We recently moved to a new database at work, snowflake. This of course meant changing a bunch of connections, or in many cases adding new connections to the new database.

I wanted to communicate with the database using R. We've tended to use the RODBC package, which works pretty well, until I tried including it directly in Shiny applications, where it gave an atrocious seg fault, very sad. Apparently it's a known bug, and a weird one, related to callstack depth. Oh well. There's a solution posted that did not work for me, but the update from the link says to use the odbc package instead. To be honest I had meant to start using that anyway, since it's faster and uses more conventional practices, so this was a good opportunity.

I'm currently putting together a small package to do some routine operations for us on snowflake (which hopefully will be open-sourced very soon, assuming it's useful for other people). Currently, it uses our RODBC connections, which was fine for our purposes up until this Shiny bug.

OK no big deal, I'll just generalise it a bit to use both. So I start plugging away, changing connections to be of the form DBI::dbConnect(odbc::odbc(), dsn = 'snowflake'), and making all functions a bit more general, using whatever methods are appropriate for the connection used.

I'm testing all this on my mac, and it's all working fine in my R session, good times. I then open a clean R session, and run devtools::test(), to disaster: all tests involving the new connection failed. Hmm. I of course test the connection myself, to get a nice message:

Error: nanodbc/nanodbc.cpp:950: HY000: [Snowflake][ODBC] (11560) Unable to locate SQLGetPrivateProfileString function.

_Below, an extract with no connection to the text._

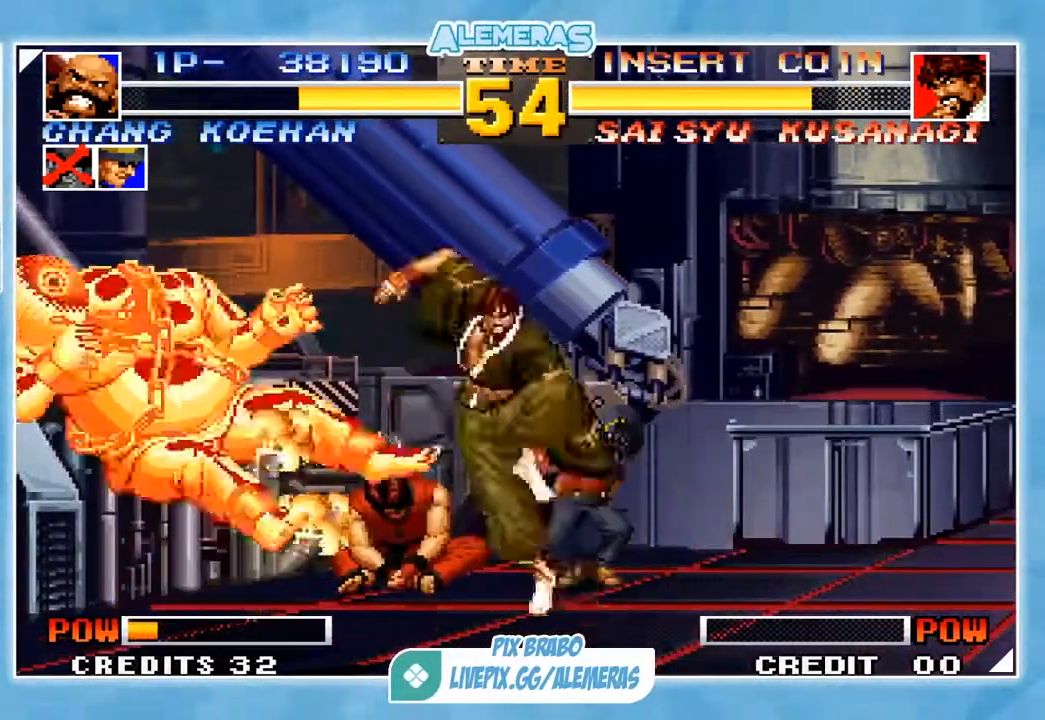
{"buttons": [], "left_stick": "center", "events": [[317, "left_stick", "center"]]}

Not cool. Wait, did I do something to break my system ODBC connections? I check with RODBC::odbcConnect(dsn = 'snowflake'), and that still works. OK so it's something specific to odbc? I run the odbc connection again, and this time it succeeds. Ugh. Fresh R session, try again, same result: odbc fails unless RODBC is run first - and in fact any RODBC connection solves it, and any odbc connection fails prior and succeeds after, so it's not directly related to snowflake. Seems impala gives some people the same issue. So something is messed up behind the scenes.

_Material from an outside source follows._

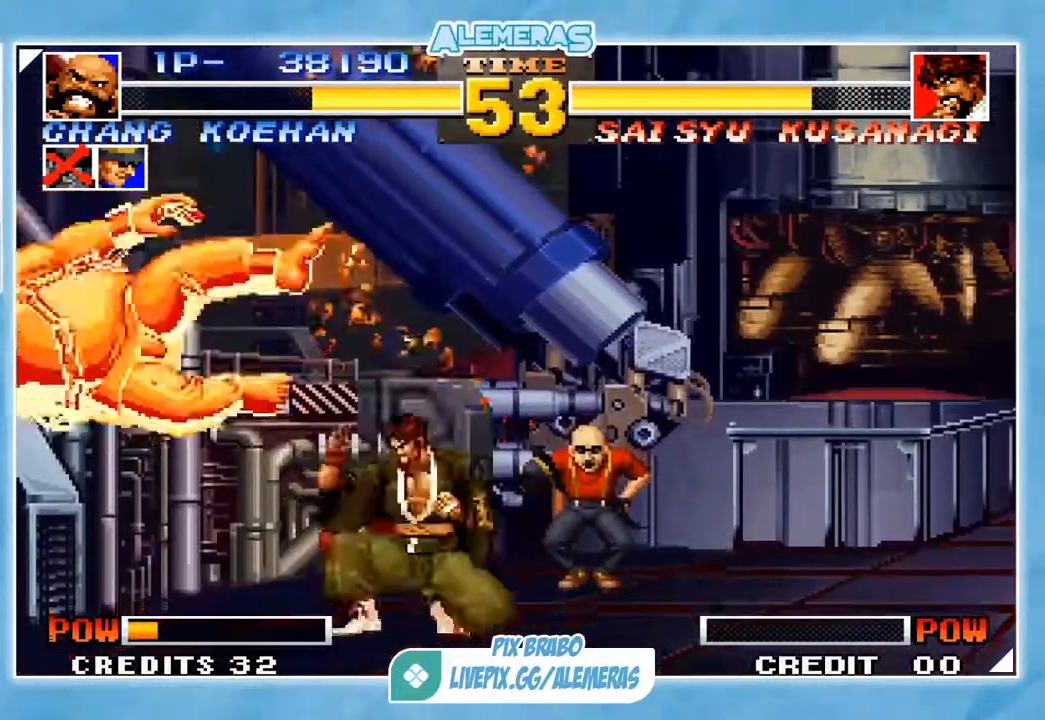
{"buttons": [], "left_stick": "left", "events": [[117, "left_stick", "left"]]}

Googling the error message lead me to this thread, where a user points out that the issue could be a misspecified ODBCInstLib variable, in the product-specify .ini files, which in Redshift's case is in the folder /opt/amazon/redshift/lib/ on my mac. For snowflake's case, it's in /opt/snowflake/snowflakeodbc/lib/universal/. For snowflake, the .ini file (actually named simba.snowflake.ini) indeed has the variable ODBCInstLib set to just libodbcinst.dylib, which I guess isn't known by my computer. So I simply fix it... by hardcoding it to my actual libodbcinst.dylib location (something like /usr/local/Cellar/unixodbc/<version>/lib/libodbcinst.dylib, found with find / -name "libodbcinst.dylib"). That is it: the conections now run just fine.

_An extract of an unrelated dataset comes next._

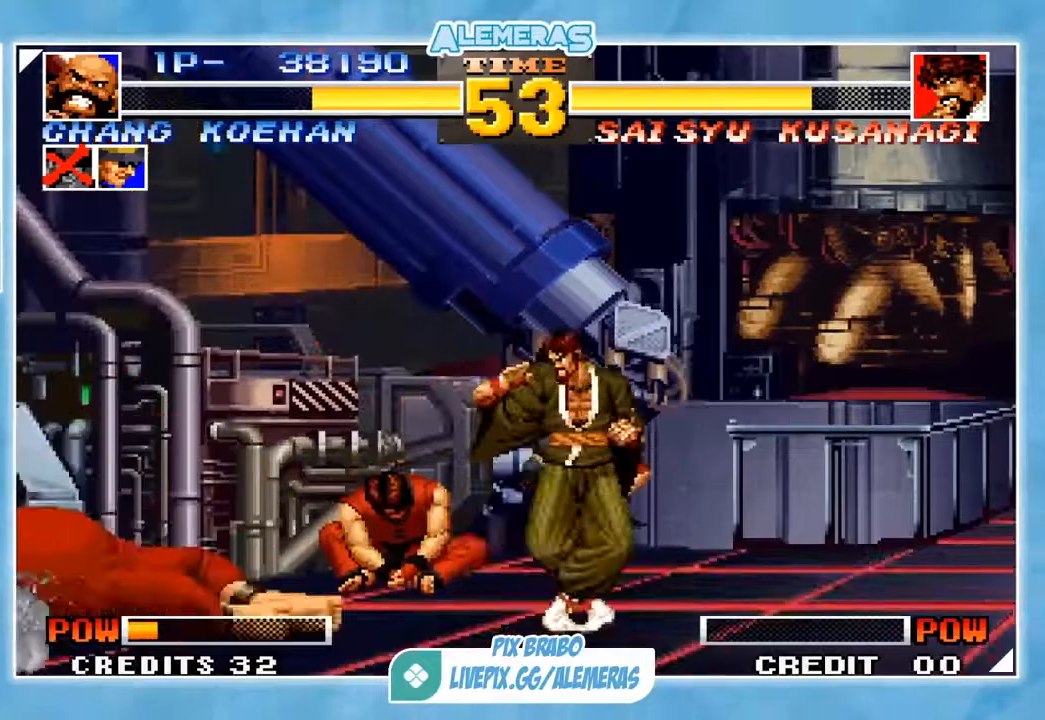
{"buttons": [], "left_stick": "left", "events": []}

What's kind of maddening is that I couldn't pin down what changed in the environment after running the RODBC connection that caused the odbc connections to run. The only difference I could find was that SF_OCSP_RESPONSE_CACHE_SERVER_URL was set in the environment of R, but setting it manually did not fix the issue, so it wasn't that. Someone with more knowledge of C or C++ can maybe pin it down.

Some people seemed to have some idea, but as someone new to this odbc stuff, reading such posts wasn't super insightful. Note that the simba .ini file says your DYLD_LIBRARY_PATH should be set. So why would it not be set? Apple's System Integrity Protection! I guess having to do a bit of work when installing new drivers is probably worth the security trade-off, but it never feels that way until it REALLY feels that way.